Start of Text segment

Tokenomics and the bear market reality
The price action is rational. PI’s supply is inflationary: new tokens are created every time someone “mines” by tapping a button. The daily issuance is unknown because the team does not publish block rewards or emission schedules. Based on typical mobile mining models, I estimate the inflation rate at 2–5% per month. With no protocol revenue (zero, since there are no transaction fees, no gas, no value capture mechanism), the only buyers are speculators who hope to sell to later buyers. This is a textbook Ponzi structure, and the market is pricing it accordingly. Hedging is not fear; it is mathematical discipline. If you hold PI today, you are short a token with infinite supply and no demand side. The only rational hedge is to sell into any liquidity, which is precisely what the chart shows.
Contrarian angle: the upgrade as a distress signal
The conventional reading is that Pi Network is improving its offering. I see the opposite. The team is pivoting to an “AI” narrative because the original “P2P mobile mining” story has no moat left. Every active user who has been waiting three years for an open mainnet is now a potential liquidator. The AI and persistence features are designed to create a new hook to retain users and possibly attract a few developers who will build low‑quality apps that add no real value but generate a temporary bounce in “ecosystem” metrics. This is a delaying tactic. If the logic isn’t sound, the market will eventually find the edge case. The edge case here is the absence of a credible path to open mainnet. Without that, every new feature is just decoration on a sinking ship.

Where real vulnerabilities emerge
The persistent storage layer introduces a new attack surface. The Pi servers are centralized, so if the team’s database is breached, all user app data is exposed. More critically, the AI assistant can be prompted to generate code that contains malicious logic — e.g., an app that requests excessive permissions on the device or leaks user data. Since the Pi ecosystem has no public code audit trail—there is no shared contract verifier like Etherscan—there is no visibility into what apps are doing. For a project that already requires full KYC (facial recognition and ID scanning), this is a privacy landmine waiting to explode.
Takeaway: a binary bet on a broken timeline
The July upgrade will not stop the decline. PI will likely break $0.10 within the next week. If it does, the psychological barrier fall could trigger a cascade into single‑digit cents. The only catalyst that could reverse this—a public, dated roadmap for open mainnet—is absent. The team has consistently missed all self‑imposed deadlines over the past three years. Truth is found in the gas, not the press release. The gas on Pi’s closed chain is zero, and so is the value of the token. I recommend readers measure the project not by its announcements, but by the one metric that matters: the percentage of the supply that has moved on‑chain in the last 30 days. Until that number exceeds 50% of the outstanding tokens, assume every price pump is a distribution, not an accumulation.

End of Text segment
Start of Listed records

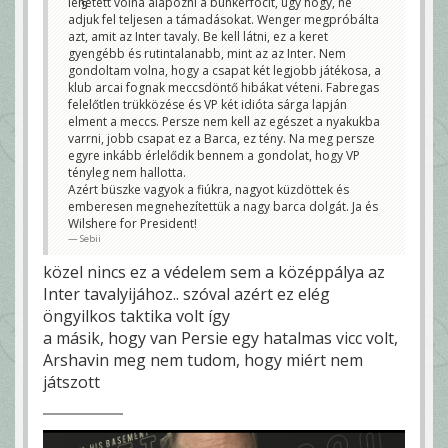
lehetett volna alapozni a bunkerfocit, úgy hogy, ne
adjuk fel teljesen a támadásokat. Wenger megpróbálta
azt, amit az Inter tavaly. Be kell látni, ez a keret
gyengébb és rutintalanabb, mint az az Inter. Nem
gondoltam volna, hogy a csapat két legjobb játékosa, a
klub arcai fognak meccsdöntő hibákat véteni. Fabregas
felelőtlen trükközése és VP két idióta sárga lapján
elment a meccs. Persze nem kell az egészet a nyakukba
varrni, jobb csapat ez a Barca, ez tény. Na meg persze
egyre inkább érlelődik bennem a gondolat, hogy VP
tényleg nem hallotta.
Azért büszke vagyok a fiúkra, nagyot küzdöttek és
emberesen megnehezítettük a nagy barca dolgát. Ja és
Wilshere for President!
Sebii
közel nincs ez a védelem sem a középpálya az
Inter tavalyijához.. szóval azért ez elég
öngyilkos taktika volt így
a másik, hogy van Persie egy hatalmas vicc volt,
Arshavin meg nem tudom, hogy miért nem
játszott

End of Listed records
Start of Listed records

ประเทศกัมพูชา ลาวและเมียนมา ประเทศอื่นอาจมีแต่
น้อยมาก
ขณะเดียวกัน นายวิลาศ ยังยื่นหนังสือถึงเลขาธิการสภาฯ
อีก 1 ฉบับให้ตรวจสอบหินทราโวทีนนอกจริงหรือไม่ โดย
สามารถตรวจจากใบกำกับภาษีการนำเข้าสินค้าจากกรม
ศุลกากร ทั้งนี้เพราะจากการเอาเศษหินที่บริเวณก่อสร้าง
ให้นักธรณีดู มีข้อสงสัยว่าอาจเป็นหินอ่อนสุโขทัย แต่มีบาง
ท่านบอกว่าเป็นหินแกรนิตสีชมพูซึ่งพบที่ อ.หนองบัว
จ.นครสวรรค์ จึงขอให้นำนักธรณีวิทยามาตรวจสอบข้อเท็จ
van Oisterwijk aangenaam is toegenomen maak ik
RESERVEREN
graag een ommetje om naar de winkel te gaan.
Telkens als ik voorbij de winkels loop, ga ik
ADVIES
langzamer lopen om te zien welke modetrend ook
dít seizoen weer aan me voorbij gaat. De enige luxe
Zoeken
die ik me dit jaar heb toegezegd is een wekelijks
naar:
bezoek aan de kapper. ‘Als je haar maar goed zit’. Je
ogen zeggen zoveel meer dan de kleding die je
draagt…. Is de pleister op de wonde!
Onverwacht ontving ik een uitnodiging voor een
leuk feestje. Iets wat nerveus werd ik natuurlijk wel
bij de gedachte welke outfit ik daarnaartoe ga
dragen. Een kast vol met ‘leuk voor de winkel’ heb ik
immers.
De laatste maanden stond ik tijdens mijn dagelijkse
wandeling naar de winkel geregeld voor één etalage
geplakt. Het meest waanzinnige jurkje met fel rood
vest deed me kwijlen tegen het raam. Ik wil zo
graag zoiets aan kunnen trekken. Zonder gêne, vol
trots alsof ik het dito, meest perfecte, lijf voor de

End of Listed records
Start of Listed records

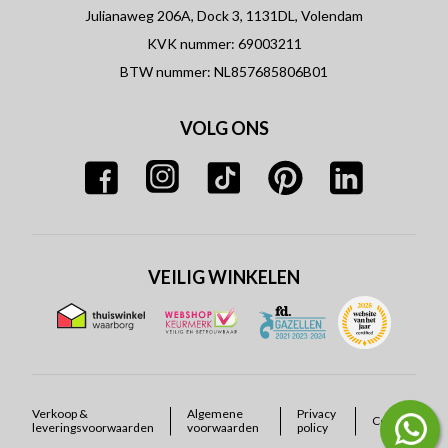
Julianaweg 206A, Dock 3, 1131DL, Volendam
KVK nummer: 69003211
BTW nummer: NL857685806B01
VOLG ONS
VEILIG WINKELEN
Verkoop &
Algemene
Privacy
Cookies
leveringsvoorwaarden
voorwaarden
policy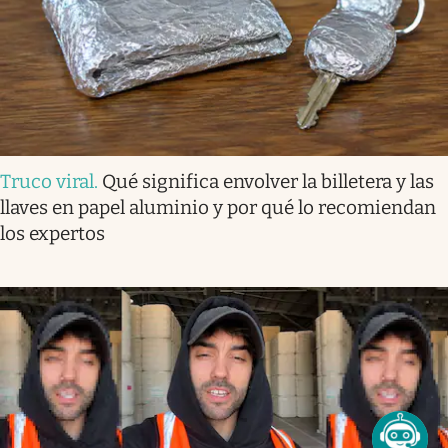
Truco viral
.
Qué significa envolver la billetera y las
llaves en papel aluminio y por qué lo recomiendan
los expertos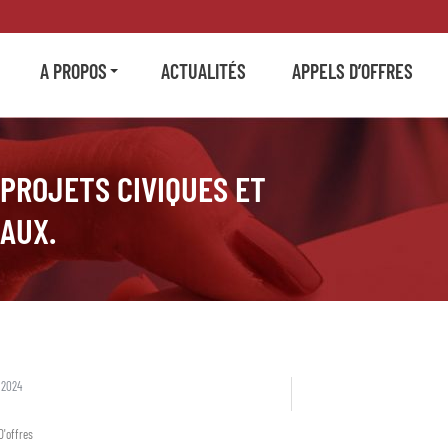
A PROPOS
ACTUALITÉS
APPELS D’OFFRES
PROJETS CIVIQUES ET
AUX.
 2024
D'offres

End of Listed records

§ **What is required**:
According to the text on Pi Network, why is the daily issuance of PI unknown? The data is separate material and has no connection to the text about Pi Network.

§ **Exercise output**:
The team does not publish block rewards or emission schedules.